Did we break even at Murphy 5: Customer 4 – doesn’t look like it? Oh yes, the backup tape was six months old – what about the AccPac accounting databases, I can hear you asking? My company had to hire a number of data entry people to input all the accounts for the six months or more based on the accounting printouts that they had – lucky they had hard-copies, right? And yes, the whole accounting process had to be followed, April data entry, then April end of month closure, printout, May data entry… A month or so later, the data entry was completed, and AccPac was rolling ahead! [Murphy 5: Customer 5]

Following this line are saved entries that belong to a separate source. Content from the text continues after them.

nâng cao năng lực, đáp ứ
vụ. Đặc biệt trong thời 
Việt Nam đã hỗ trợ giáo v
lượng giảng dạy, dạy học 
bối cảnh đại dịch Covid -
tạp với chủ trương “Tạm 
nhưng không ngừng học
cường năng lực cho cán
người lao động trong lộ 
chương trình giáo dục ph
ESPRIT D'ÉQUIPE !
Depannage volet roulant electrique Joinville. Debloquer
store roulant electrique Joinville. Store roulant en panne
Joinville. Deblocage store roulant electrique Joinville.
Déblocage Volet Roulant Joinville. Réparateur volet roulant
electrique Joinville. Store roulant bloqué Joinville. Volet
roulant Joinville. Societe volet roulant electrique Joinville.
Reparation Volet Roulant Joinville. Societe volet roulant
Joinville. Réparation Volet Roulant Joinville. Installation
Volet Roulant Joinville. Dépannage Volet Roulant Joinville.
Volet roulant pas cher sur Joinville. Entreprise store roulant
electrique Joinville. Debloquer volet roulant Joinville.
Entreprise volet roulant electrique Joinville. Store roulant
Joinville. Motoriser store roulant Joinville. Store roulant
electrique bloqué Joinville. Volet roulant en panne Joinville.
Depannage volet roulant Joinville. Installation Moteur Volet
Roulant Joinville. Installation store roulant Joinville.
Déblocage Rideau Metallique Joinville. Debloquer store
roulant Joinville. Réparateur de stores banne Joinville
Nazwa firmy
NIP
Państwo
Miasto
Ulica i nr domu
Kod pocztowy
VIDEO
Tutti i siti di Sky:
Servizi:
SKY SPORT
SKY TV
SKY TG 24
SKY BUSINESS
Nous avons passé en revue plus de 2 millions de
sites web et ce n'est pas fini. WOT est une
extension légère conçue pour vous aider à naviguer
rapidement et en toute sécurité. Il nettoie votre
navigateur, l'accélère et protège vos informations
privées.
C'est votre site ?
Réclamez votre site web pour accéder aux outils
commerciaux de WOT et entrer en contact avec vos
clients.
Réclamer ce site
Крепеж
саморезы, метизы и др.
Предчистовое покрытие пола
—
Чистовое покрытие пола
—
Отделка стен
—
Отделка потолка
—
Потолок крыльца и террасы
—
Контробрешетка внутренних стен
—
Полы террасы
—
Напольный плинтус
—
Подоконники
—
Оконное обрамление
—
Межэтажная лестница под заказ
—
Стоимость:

[PS] I feel a bit sorry to put you through all of this, but I hope you understand that an IT problem is not always straight forward. I also tried to keep the relevant parts as it is possible that others may encounter this situation in the future and may find some help in this post. I forgot to mention that I did finish my perl script to recreate the logical drive of the failed array, then during analysis, was able to show conclusively that the array had been reinitialized which was why the data was lost. Further to this, I was able to confirm during testing on equivalent hardware that taking a 5 drive RAID-5 array, I could pull out one drive and lock it away to simulate an old failed drive, then pull out a second drive to crash the array – read the contents of the four available disks, then I could use my perl script to recreate the data on the locked away drive, and also to recreate a logical drive that is the same as converting the array into a single larger drive. All this using a perl scripting language that is over 20 years old – and the script comprising of only a small number of actual commands. For those of you who know perl, you will understand “$b5 = $b1 ^ $b2 ^ $b3 ^ $b4;” – that is the magic line. Everything else was just definitions, reading, writing and looping.
Maybe we could make a movie out of this – but of course, no car chases, no martial arts, no gunplay, no scantily clad women – no fun, right?